Work item: Copy the entire listing below word for word, leaving out the pictures.

Data visualization images:
+ + +

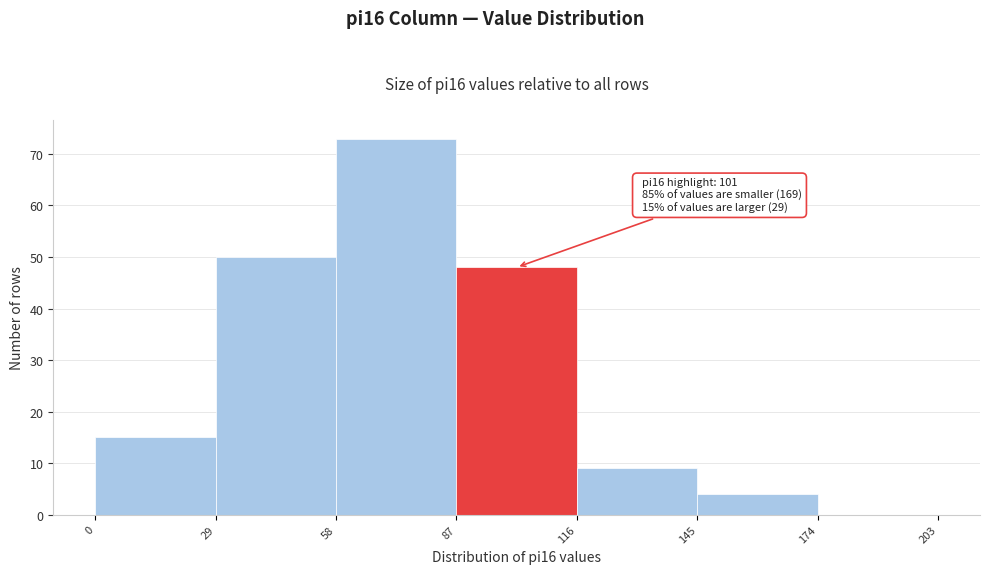

Over which range of the x-axis is the bar tallest?

58 to 87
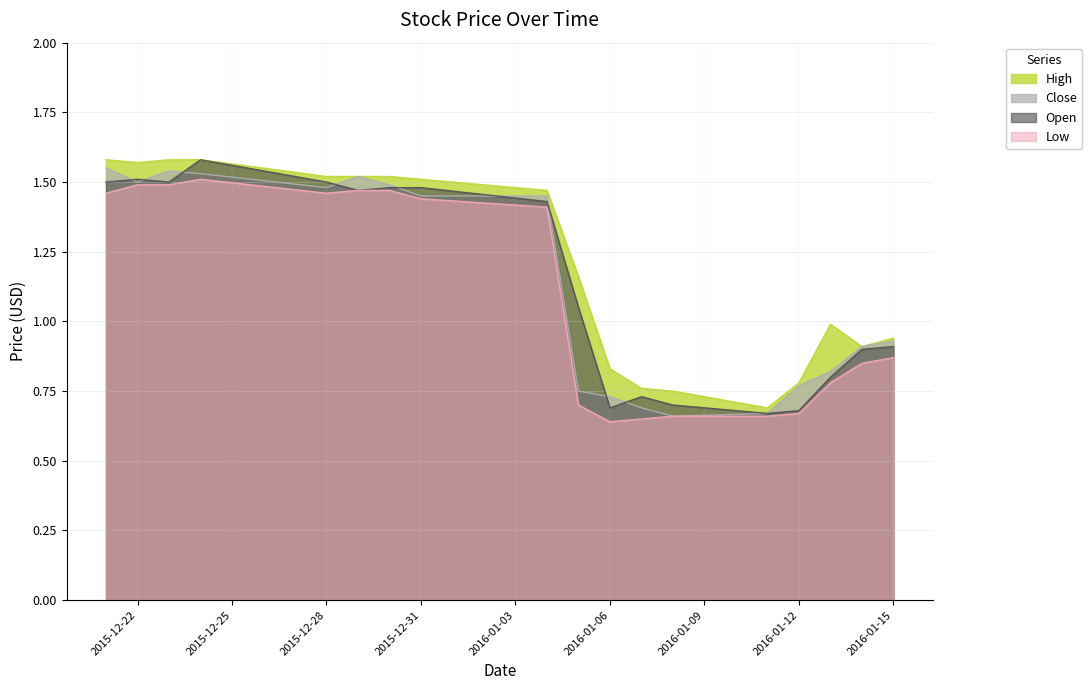

Reading left to right, extract all data points from this chart.

Close: 1.6	1.5	1.5	1.5	1.5	1.5	1.5	1.4	1.4	0.8	0.7	0.7	0.7	0.7	0.8	0.8	0.9	0.9
High: 1.6	1.6	1.6	1.6	1.5	1.5	1.5	1.5	1.5	1.2	0.8	0.8	0.8	0.7	0.8	1.0	0.9	0.9
Low: 1.5	1.5	1.5	1.5	1.5	1.5	1.5	1.4	1.4	0.7	0.6	0.7	0.7	0.7	0.7	0.8	0.8	0.9
Open: 1.5	1.5	1.5	1.6	1.5	1.5	1.5	1.5	1.4	1.1	0.7	0.7	0.7	0.7	0.7	0.8	0.9	0.9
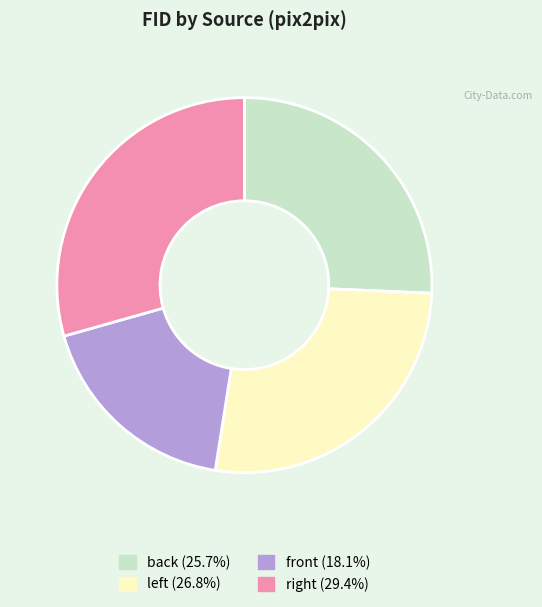

Does front represent more than half of the total?

No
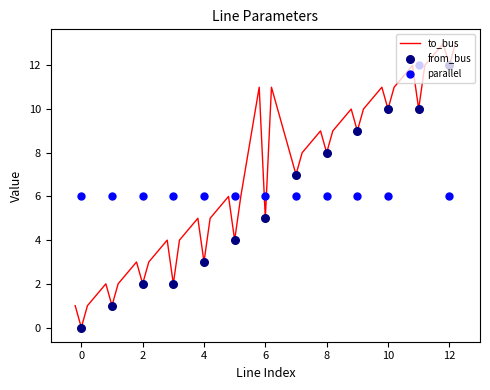

What is the total value across all series at 9?

15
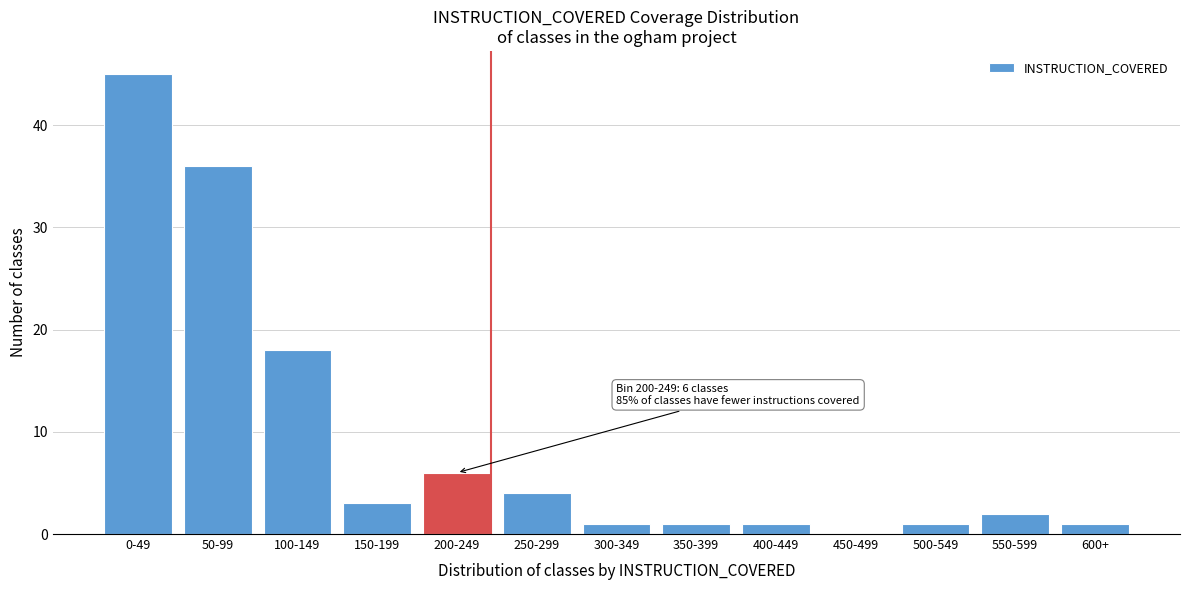

Reading left to right, list all the values displayed in this chart.

0-49=45	50-99=36	100-149=18	150-199=3	200-249=6	250-299=4	300-349=1	350-399=1	400-449=1	450-499=0	500-549=1	550-599=2	600+=1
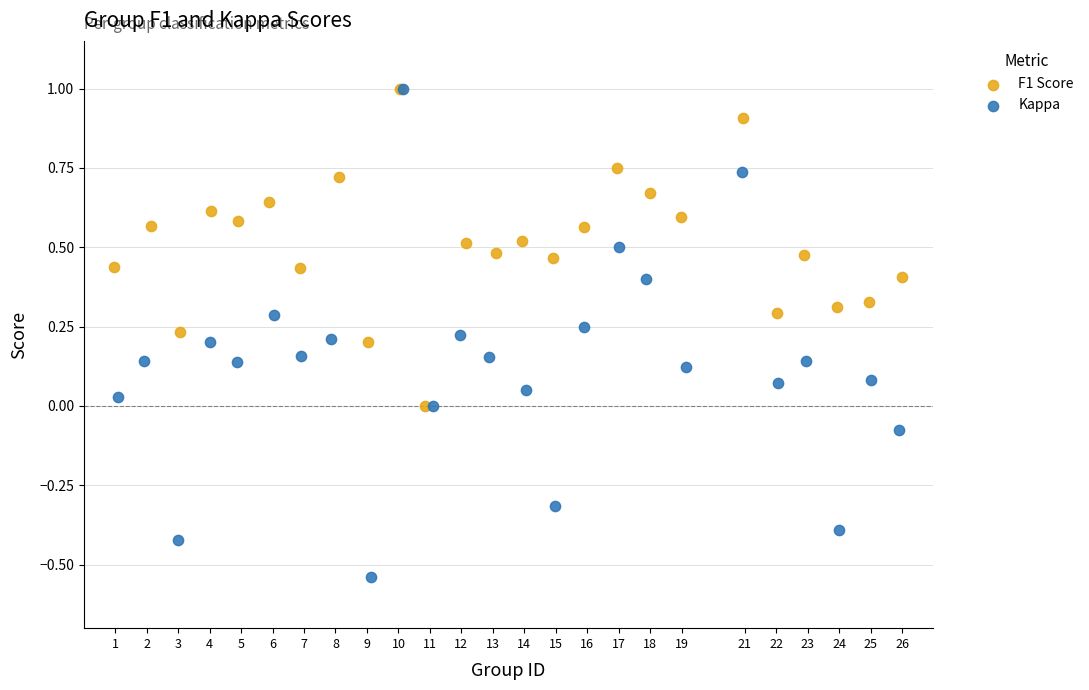

Which series has the widest spread of Y values?

Kappa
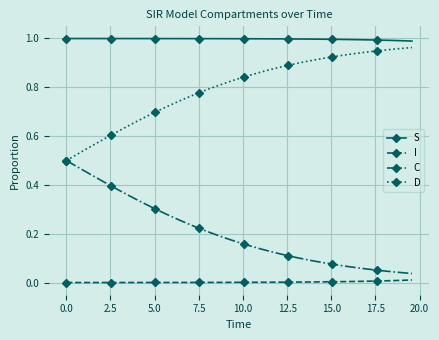

What are all the series names shown in the legend?

S, I, C, D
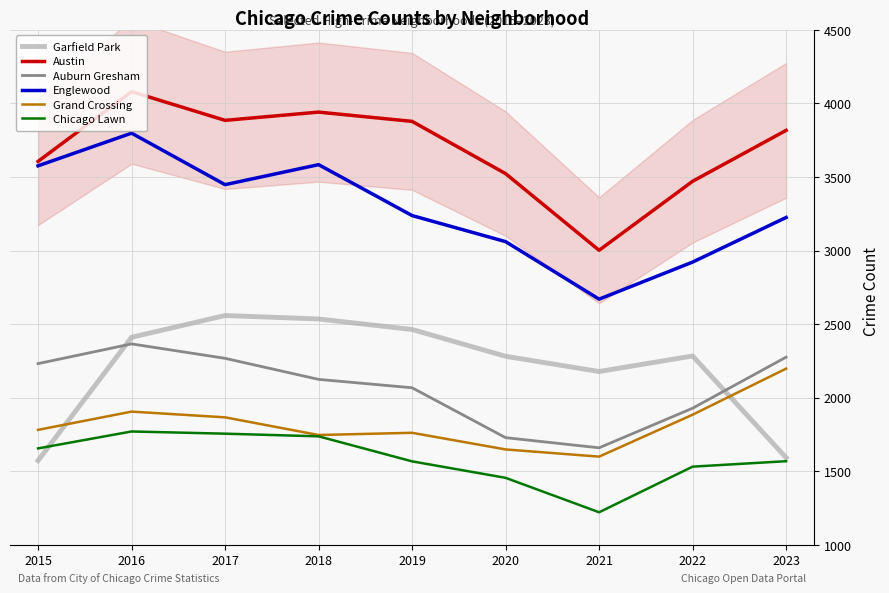

Between 2020 and 2021, which is larger?

2020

+ + +

Output:
Over which range of the x-axis is the bar tallest?

58 to 87

Reading left to right, extract all data points from this chart.

Close: 1.6	1.5	1.5	1.5	1.5	1.5	1.5	1.4	1.4	0.8	0.7	0.7	0.7	0.7	0.8	0.8	0.9	0.9
High: 1.6	1.6	1.6	1.6	1.5	1.5	1.5	1.5	1.5	1.2	0.8	0.8	0.8	0.7	0.8	1.0	0.9	0.9
Low: 1.5	1.5	1.5	1.5	1.5	1.5	1.5	1.4	1.4	0.7	0.6	0.7	0.7	0.7	0.7	0.8	0.8	0.9
Open: 1.5	1.5	1.5	1.6	1.5	1.5	1.5	1.5	1.4	1.1	0.7	0.7	0.7	0.7	0.7	0.8	0.9	0.9

Does front represent more than half of the total?

No

What is the total value across all series at 9?

15

Reading left to right, list all the values displayed in this chart.

0-49=45	50-99=36	100-149=18	150-199=3	200-249=6	250-299=4	300-349=1	350-399=1	400-449=1	450-499=0	500-549=1	550-599=2	600+=1

Which series has the widest spread of Y values?

Kappa

What are all the series names shown in the legend?

S, I, C, D

Between 2020 and 2021, which is larger?

2020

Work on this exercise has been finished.